During this great migration violence broke out between Hindus and Muslims, resulting in “a mutual genocide as unexpected as it was unprecedented,” historian and author William Dalrymple wrote in the New Yorker. Up to two million people were killed. “Partition is central to modern identity in the Indian subcontinent, as the Holocaust is to identity among Jews,” wrote Dalrymple.
Khan Market was born as a result of this carnage between Muslims and Hindus. In 1950, Delhi’s Ministry of Rehabilitation built Khan Market to house weary refugees who had stumbled through the slaughter from the Northwest Frontier Province (now Pakistan), said Anup Chand.

The Chands are among only four remaining original families in Khan Market. Abhinov’s grandfather was allocated the shop in 1950. “At that time you could get a shop in Khan Market for 5000 Rupees (70 USD),” said Anup Chand. “Today it will cost you the same amount to buy one coffee table book,” he chuckled.

For the first two decades of the market’s existence, proprietors could barely make enough to keep the shops running. “It was really hand to mouth,” said Anup Chand, staring down into his hands. “Really – hand to mouth.”

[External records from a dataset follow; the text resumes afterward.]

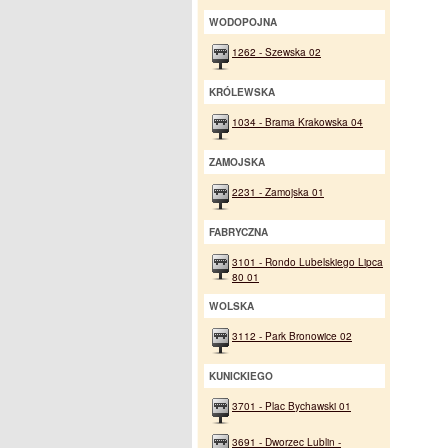
WODOPOJNA
1262 - Szewska 02
KRÓLEWSKA
1034 - Brama Krakowska 04
ZAMOJSKA
2231 - Zamojska 01
FABRYCZNA
3101 - Rondo Lubelskiego Lipca
80 01
WOLSKA
3112 - Park Bronowice 02
KUNICKIEGO
3701 - Plac Bychawski 01
3691 - Dworzec Lublin -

Today, the Chands could easily make multiple times the amount they earn from the bookshop if they rented it to an international retailer.

Despite the skyrocketing rental the store could earn, Anup Chand makes it clear it will remain a bookstore under their care. The Chands are one of only four remaining original families who have not rented to an external business.

“An empty mind is the devil’s workshop. And with a lot of money it makes it much worse,” he said.

The Future 

Khan Market falls under the New Delhi Municipal Corporation(NDMC), said Supreme Court Advocate Siddharth Vaid in an interview for the Click. “The power or right to name or rename a market has not been dealt with specifically. However, on a reasonable interpretation of “premises”and overall right to regulate municipal markets it could be interpreted that NDMC would have the right to regulate the change of name,” said Vaid. Recently, the NDMC renamed Aurangzeb Road. Aurangzeb was a Muslim Mughal Emperor.

The court case petitioning the NDMC has overturned in large part due to the collective pressure by the Khan Market Trading Association. 

However this does not mean the threat has subsided. “The Delhi elections are coming up. A politician might put this name change forward to for the vote bank,” said journalist Shome Chaudhury. “To create turmoil and create news.”

Shome credits the rise of right wing nationalism with meriting taking the threat level of the name change from it’s Muslim origin to a Hindu name. “What happens is they push. They push a bit more. And that’s how the work gets done,” he said. “There is a scratch there now. The fear is lurking.”